*Supplied data*:

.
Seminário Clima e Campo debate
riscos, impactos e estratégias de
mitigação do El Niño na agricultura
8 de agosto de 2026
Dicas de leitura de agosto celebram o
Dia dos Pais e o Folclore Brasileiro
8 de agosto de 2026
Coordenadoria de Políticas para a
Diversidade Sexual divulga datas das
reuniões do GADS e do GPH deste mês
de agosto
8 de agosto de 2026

*What you are asked to do*:
Each record must be repeated exactly as it is.

*Expected output*:
.
Seminário Clima e Campo debate
riscos, impactos e estratégias de
mitigação do El Niño na agricultura
8 de agosto de 2026
Dicas de leitura de agosto celebram o
Dia dos Pais e o Folclore Brasileiro
8 de agosto de 2026
Coordenadoria de Políticas para a
Diversidade Sexual divulga datas das
reuniões do GADS e do GPH deste mês
de agosto
8 de agosto de 2026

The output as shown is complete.